Tarefa a realizar -
Cite, sem qualquer alteração, o trecho sobre direitos fundamentais desde "Feitas estas considerações, não" até "2005, p. 32-36).", inclusive.

Feitas estas considerações, não há como negar o papel central ocupado pelos direitos fundamentais na conformação dos Estados Constitucionais. Sintetiza este protagonismo, os ensinamentos de Alexy, quando destaca que os direitos fundamentais (i) ocupam o grau máximo de hierarquia em nos Estados Constitucionais, pelo simples fato de estarem previstos na Constituição - lex superior em relação às normas infraconstitucionais; (ii) gozam da máxima força jurídica, por vincularem os três poderes estatais (Legislativo, Executivo e Judiciário), inclusive mediante controle jurisdicional; e (iii) gozam da máxima importância de seu objeto (ALEXY, 2005, p. 32-36).

Em decorrência desta privilegiada posição no Estado Constitucional, a teoria constitucionalista contemporânea é unânime ao afirmar a necessidade de concretização dos direitos fundamentais. Conforme registra Pablo Lucas Verdú, seria insuficiente a simples garantia de proclamação ou vigência dos direitos fundamentais, sendo preciso que as estruturas jurídica, económica e social os tornem efetivos (VERDÚ, 2007, p. 59). Nesta medida, há densa formulação teórica no sentido da eficácia dos direitos fundamentais. Propugna-se que os direitos fundamentais são, ao mesmo tempo, "direitos subjetivos e elementos fundamentais da ordem jurídica objetiva" (MENDES, 2010, p. 2). Como direitos subjetivos, permitem que os titulares imponham os interesses tutelados por seu direito fundamental perante o Estado e a coletividade; como elementos fundamentais da ordem constitucional objetiva, compõe "a base do ordenamento jurídico de um Estado de Direito Democrático" (MENDES, 2010, p. 2).

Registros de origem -
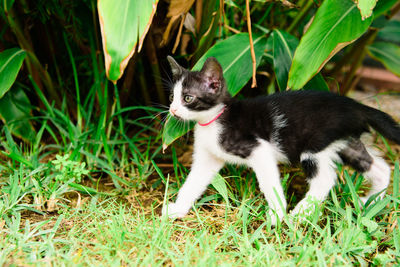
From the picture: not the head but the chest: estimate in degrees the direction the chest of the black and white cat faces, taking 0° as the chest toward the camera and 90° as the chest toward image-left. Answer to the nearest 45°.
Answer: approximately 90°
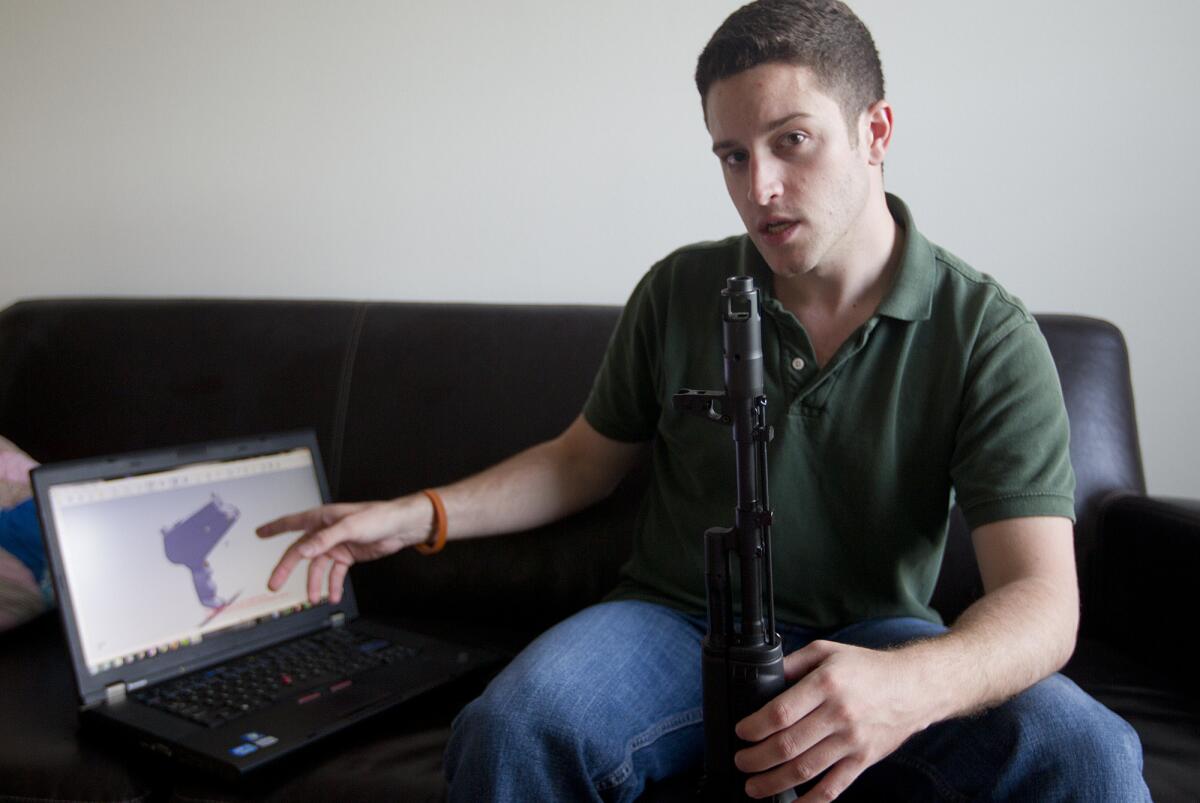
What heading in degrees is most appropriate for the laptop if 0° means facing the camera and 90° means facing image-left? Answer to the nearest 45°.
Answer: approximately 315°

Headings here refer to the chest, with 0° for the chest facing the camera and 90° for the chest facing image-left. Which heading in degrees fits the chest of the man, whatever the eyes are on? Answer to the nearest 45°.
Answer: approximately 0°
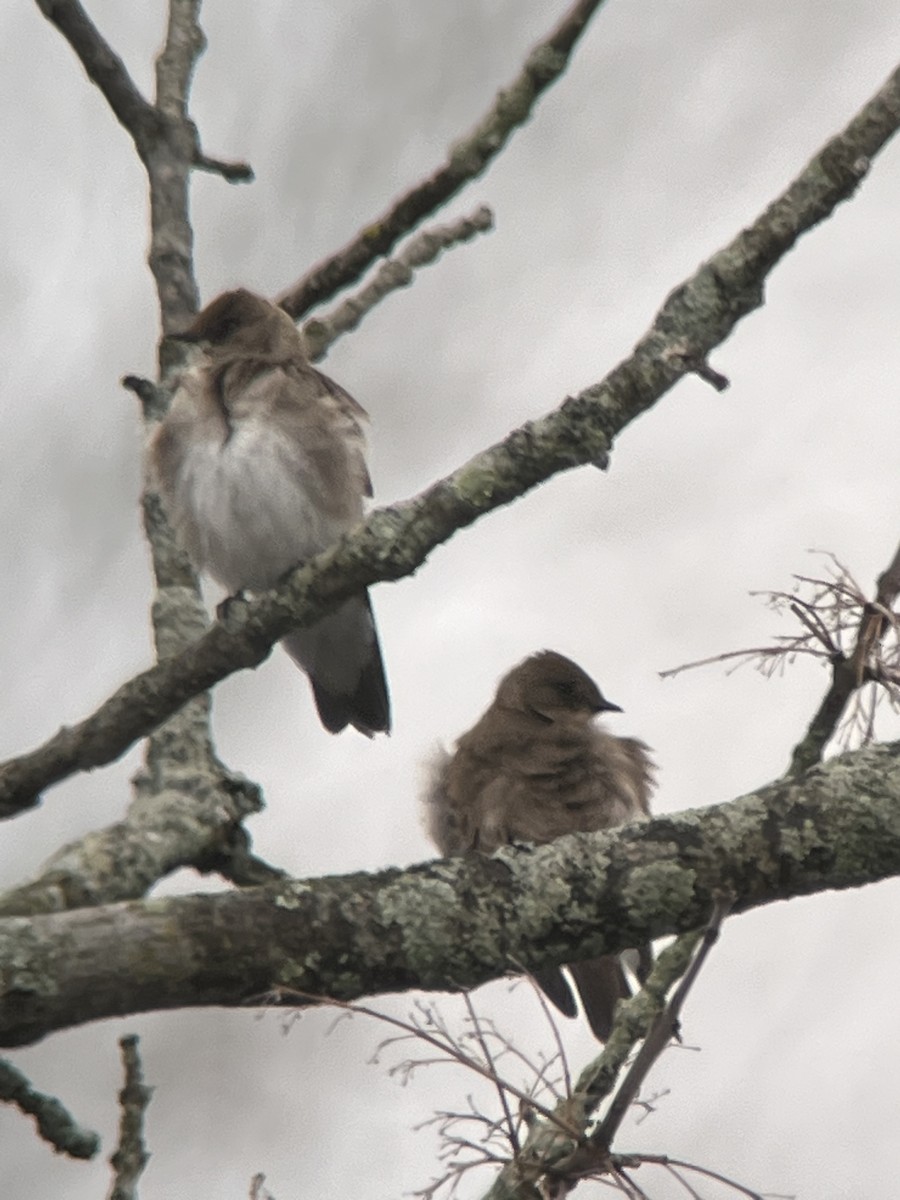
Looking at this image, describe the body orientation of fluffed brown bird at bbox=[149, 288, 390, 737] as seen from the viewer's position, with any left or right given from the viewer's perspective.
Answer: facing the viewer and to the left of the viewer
--
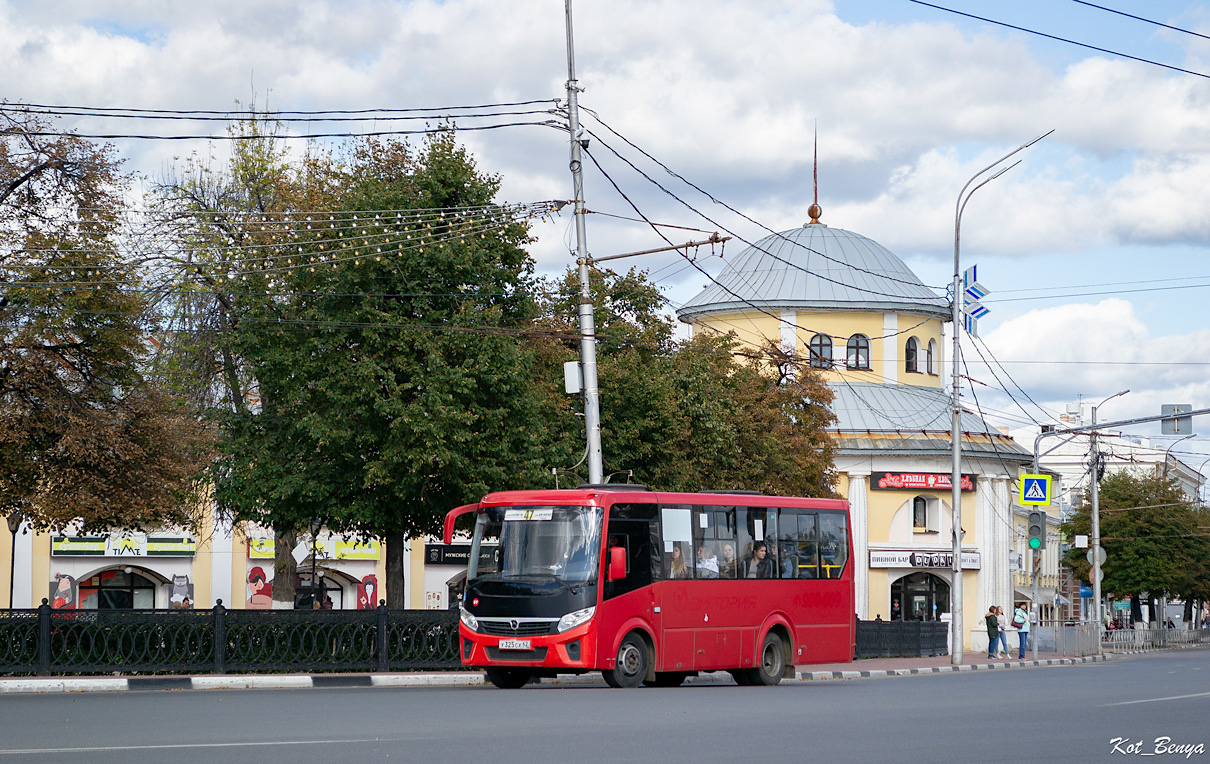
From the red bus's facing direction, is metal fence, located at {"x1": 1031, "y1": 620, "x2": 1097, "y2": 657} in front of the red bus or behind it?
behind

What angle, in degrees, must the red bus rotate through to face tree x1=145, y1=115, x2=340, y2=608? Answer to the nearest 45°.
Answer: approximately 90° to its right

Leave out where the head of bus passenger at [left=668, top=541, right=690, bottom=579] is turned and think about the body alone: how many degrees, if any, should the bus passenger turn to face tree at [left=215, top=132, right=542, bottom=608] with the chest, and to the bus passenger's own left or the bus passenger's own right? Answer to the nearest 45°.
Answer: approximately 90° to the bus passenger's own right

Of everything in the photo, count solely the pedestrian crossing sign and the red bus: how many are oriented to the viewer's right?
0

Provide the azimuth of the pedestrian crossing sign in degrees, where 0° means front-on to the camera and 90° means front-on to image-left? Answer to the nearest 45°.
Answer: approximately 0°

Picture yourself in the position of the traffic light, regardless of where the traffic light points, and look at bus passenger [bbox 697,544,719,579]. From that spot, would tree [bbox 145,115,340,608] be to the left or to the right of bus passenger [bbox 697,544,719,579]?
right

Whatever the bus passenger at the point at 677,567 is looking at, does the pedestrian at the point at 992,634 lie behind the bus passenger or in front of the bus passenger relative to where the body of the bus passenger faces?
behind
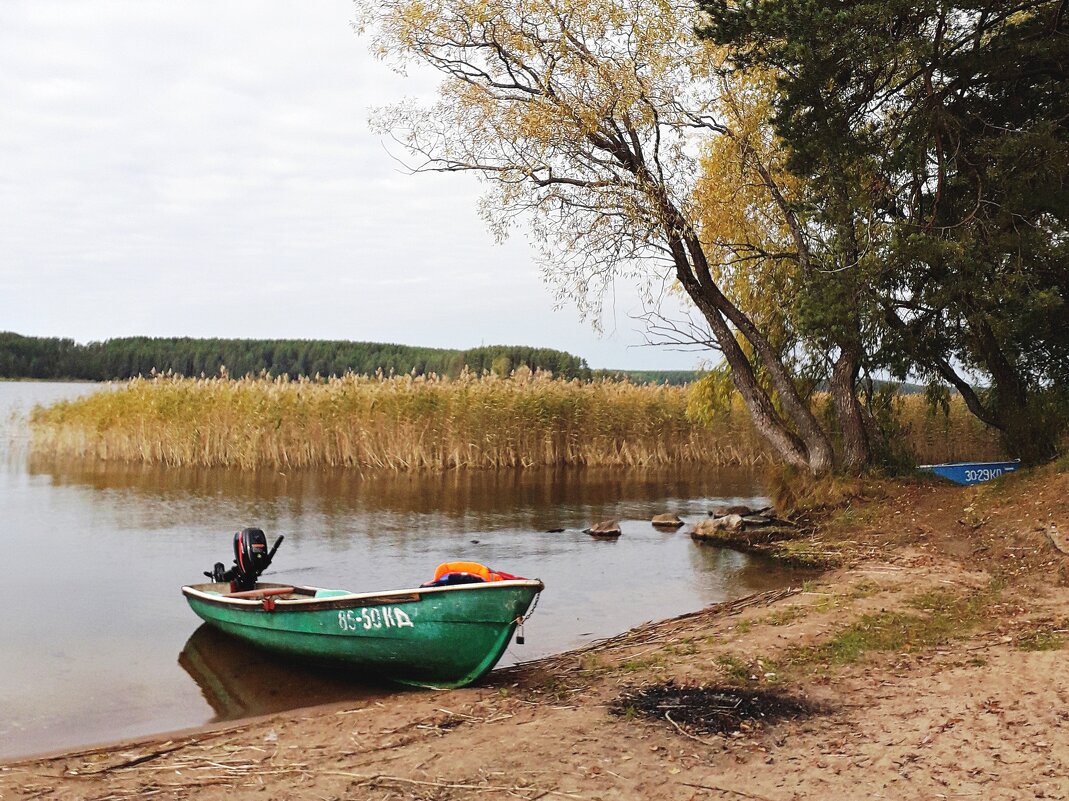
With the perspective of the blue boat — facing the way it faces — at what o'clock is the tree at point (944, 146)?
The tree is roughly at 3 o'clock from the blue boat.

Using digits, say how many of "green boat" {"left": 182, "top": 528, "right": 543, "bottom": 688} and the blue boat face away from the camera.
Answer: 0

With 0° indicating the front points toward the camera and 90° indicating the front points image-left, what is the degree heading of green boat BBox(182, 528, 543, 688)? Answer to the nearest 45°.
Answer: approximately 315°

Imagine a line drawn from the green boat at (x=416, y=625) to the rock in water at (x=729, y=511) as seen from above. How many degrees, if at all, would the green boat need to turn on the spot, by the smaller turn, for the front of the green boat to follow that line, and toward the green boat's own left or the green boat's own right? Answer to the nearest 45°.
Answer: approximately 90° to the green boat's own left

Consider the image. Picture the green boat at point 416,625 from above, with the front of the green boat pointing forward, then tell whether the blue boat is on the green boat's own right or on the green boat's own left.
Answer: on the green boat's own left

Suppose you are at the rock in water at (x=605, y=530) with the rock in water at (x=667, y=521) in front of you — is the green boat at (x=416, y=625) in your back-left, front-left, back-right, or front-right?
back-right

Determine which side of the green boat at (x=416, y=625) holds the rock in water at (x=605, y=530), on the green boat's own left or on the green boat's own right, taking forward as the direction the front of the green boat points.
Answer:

Resultado da tarefa -
Feitas estas considerações, não há como negar o papel central ocupado pelos direitos fundamentais na conformação dos Estados Constitucionais. Sintetiza este protagonismo, os ensinamentos de Alexy, quando destaca que os direitos fundamentais (i) ocupam o grau máximo de hierarquia em nos Estados Constitucionais, pelo simples fato de estarem previstos na Constituição - lex superior em relação às normas infraconstitucionais; (ii) gozam da máxima força jurídica, por vincularem os três poderes estatais (Legislativo, Executivo e Judiciário), inclusive mediante controle jurisdicional; e (iii) gozam da máxima importância de seu objeto (ALEXY, 2005, p. 32-36).